Reproduce the entries in full, with no changes.

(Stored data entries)
※
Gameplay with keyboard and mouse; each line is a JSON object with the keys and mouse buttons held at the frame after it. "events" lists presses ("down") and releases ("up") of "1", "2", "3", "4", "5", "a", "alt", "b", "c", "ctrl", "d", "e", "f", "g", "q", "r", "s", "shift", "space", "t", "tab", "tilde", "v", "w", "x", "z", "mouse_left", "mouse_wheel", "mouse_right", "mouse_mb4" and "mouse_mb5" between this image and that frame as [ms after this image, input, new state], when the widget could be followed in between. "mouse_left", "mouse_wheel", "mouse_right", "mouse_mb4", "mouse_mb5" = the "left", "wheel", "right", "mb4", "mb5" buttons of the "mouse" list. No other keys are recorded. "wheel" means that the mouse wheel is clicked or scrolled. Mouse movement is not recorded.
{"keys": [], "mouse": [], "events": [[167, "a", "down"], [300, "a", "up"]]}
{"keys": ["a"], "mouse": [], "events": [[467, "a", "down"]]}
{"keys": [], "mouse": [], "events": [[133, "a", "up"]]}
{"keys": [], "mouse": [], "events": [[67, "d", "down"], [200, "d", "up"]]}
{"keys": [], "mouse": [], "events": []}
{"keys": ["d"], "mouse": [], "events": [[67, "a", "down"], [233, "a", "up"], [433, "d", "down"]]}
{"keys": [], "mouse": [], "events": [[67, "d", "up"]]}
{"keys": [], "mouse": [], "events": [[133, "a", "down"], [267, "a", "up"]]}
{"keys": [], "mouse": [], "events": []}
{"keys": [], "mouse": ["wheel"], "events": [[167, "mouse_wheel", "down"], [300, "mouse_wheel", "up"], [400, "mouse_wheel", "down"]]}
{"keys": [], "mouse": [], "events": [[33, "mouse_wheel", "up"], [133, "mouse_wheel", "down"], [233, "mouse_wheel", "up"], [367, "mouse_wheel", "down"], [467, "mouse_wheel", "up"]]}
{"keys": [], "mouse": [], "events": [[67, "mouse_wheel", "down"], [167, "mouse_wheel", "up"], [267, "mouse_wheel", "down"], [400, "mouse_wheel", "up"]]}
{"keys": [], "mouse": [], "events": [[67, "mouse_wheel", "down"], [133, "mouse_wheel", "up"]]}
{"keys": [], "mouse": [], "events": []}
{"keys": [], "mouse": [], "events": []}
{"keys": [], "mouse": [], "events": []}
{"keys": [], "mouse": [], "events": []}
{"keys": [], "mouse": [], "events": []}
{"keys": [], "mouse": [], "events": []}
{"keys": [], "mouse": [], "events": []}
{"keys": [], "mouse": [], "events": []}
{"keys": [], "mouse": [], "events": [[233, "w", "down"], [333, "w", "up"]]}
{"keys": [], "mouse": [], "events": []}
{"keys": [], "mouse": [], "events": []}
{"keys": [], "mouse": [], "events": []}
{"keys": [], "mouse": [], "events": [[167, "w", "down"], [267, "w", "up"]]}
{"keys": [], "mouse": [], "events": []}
※
» **TASK ANSWER**:
Gameplay with keyboard and mouse; each line is a JSON object with the keys and mouse buttons held at the frame after it. "events" lists presses ("down") and releases ("up") of "1", "2", "3", "4", "5", "a", "alt", "b", "c", "ctrl", "d", "e", "f", "g", "q", "r", "s", "shift", "space", "t", "tab", "tilde", "v", "w", "x", "z", "mouse_left", "mouse_wheel", "mouse_right", "mouse_mb4" and "mouse_mb5" between this image and that frame as [ms after this image, input, new state], when the widget could be followed in between. "mouse_left", "mouse_wheel", "mouse_right", "mouse_mb4", "mouse_mb5" = the "left", "wheel", "right", "mb4", "mb5" buttons of the "mouse" list. No other keys are recorded. "wheel" means that the mouse wheel is clicked or scrolled. Mouse movement is not recorded.
{"keys": [], "mouse": [], "events": [[167, "a", "down"], [300, "a", "up"]]}
{"keys": ["a"], "mouse": [], "events": [[467, "a", "down"]]}
{"keys": [], "mouse": [], "events": [[133, "a", "up"]]}
{"keys": [], "mouse": [], "events": [[67, "d", "down"], [200, "d", "up"]]}
{"keys": [], "mouse": [], "events": []}
{"keys": ["d"], "mouse": [], "events": [[67, "a", "down"], [233, "a", "up"], [433, "d", "down"]]}
{"keys": [], "mouse": [], "events": [[67, "d", "up"]]}
{"keys": [], "mouse": [], "events": [[133, "a", "down"], [267, "a", "up"]]}
{"keys": [], "mouse": [], "events": []}
{"keys": [], "mouse": ["wheel"], "events": [[167, "mouse_wheel", "down"], [300, "mouse_wheel", "up"], [400, "mouse_wheel", "down"]]}
{"keys": [], "mouse": [], "events": [[33, "mouse_wheel", "up"], [133, "mouse_wheel", "down"], [233, "mouse_wheel", "up"], [367, "mouse_wheel", "down"], [467, "mouse_wheel", "up"]]}
{"keys": [], "mouse": [], "events": [[67, "mouse_wheel", "down"], [167, "mouse_wheel", "up"], [267, "mouse_wheel", "down"], [400, "mouse_wheel", "up"]]}
{"keys": [], "mouse": [], "events": [[67, "mouse_wheel", "down"], [133, "mouse_wheel", "up"]]}
{"keys": [], "mouse": [], "events": []}
{"keys": [], "mouse": [], "events": []}
{"keys": [], "mouse": [], "events": []}
{"keys": [], "mouse": [], "events": []}
{"keys": [], "mouse": [], "events": []}
{"keys": [], "mouse": [], "events": []}
{"keys": [], "mouse": [], "events": []}
{"keys": [], "mouse": [], "events": []}
{"keys": [], "mouse": [], "events": [[233, "w", "down"], [333, "w", "up"]]}
{"keys": [], "mouse": [], "events": []}
{"keys": [], "mouse": [], "events": []}
{"keys": [], "mouse": [], "events": []}
{"keys": [], "mouse": [], "events": [[167, "w", "down"], [267, "w", "up"]]}
{"keys": [], "mouse": [], "events": []}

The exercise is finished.